Gossard points out that dairy cows have to be milked every day and fed all the time, but the calves can wander freely, so calf-raising operations tend to be farther away from the rest of the farm — making calves considerably easier to steal. And newborn calves — which are called dairy replacement calves — are often not branded immediately, so they’re harder to identify. Plus, a dairy calf can be slung over your shoulder and tossed in a car trunk — so you don’t even need a pickup to do the dirty work.

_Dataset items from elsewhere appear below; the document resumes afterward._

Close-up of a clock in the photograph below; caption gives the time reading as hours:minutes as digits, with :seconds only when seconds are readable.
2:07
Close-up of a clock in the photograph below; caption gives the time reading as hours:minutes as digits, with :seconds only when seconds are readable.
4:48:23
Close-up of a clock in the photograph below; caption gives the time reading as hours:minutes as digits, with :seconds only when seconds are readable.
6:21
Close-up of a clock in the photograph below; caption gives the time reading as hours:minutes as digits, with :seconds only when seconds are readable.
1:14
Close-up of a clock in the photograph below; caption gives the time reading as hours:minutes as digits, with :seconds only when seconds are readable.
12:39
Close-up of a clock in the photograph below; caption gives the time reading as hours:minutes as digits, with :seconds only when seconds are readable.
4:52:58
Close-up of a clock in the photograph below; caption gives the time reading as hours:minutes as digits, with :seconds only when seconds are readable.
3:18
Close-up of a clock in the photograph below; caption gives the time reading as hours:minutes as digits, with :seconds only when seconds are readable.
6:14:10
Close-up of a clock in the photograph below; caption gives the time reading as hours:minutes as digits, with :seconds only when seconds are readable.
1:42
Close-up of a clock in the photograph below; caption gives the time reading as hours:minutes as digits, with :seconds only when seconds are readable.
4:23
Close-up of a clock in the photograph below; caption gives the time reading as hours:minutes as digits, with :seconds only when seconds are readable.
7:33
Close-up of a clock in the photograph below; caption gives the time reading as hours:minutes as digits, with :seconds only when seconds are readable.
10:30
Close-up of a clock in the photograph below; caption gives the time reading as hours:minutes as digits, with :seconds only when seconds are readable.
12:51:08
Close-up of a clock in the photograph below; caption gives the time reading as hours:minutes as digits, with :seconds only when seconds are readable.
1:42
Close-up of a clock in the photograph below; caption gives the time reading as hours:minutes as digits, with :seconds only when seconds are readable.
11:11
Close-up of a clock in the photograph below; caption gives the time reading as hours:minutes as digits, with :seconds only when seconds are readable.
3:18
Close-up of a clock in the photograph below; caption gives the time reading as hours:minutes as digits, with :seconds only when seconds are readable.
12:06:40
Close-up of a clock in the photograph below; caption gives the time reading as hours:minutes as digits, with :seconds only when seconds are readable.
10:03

The problem also seems to be increasing slightly. In 2003, 1,101 cows were stolen in California (there are no national statistics), up from 907 stolen in 2002. In fact, cattle-rustling damages total $1.5 million a year — but that number represents only the official count of stolen cattle and does not include the cost of investigating and prosecuting these crimes, or the cost of unreported damages. And, as Ben Higgins says, “There’s probably no crime in the state that is more underreported than cattle rustling. Ranchers, especially bigger ranchers, don’t see their cows that often. And there’s a pride factor as well. Cowboys are a rugged bunch. No one wants to be thought of as a bad producer or an easy mark. The real cattle-rustling numbers are probably double or triple what’s reported.”

...

For a closer look at how the Rural Crimes Prevention Task Force works, I jump into John Suther’s pickup truck and head to the Cattlemen’s Livestock Auction in Galt, California. Suther is an affable man, thick of wrist and paunch, with a bushy mustache and a rancher’s history. His father was the state’s veterinarian, and Suther grew up around animals. He worked at an auction yard for 17 years before joining the task force and becoming the state’s top cattle cop.

As we drive south from Sacramento, office buildings recede from the roadside and then disappear altogether as the horizon opens up into empty range. Cattle country is dry, ruthless, and smells both musky and feral. Suther tells me that calves are typically worth about $500 each and that 70 percent of rustling is employees stealing from employers.

“They know how the system works, they know how to steal and where to sell.”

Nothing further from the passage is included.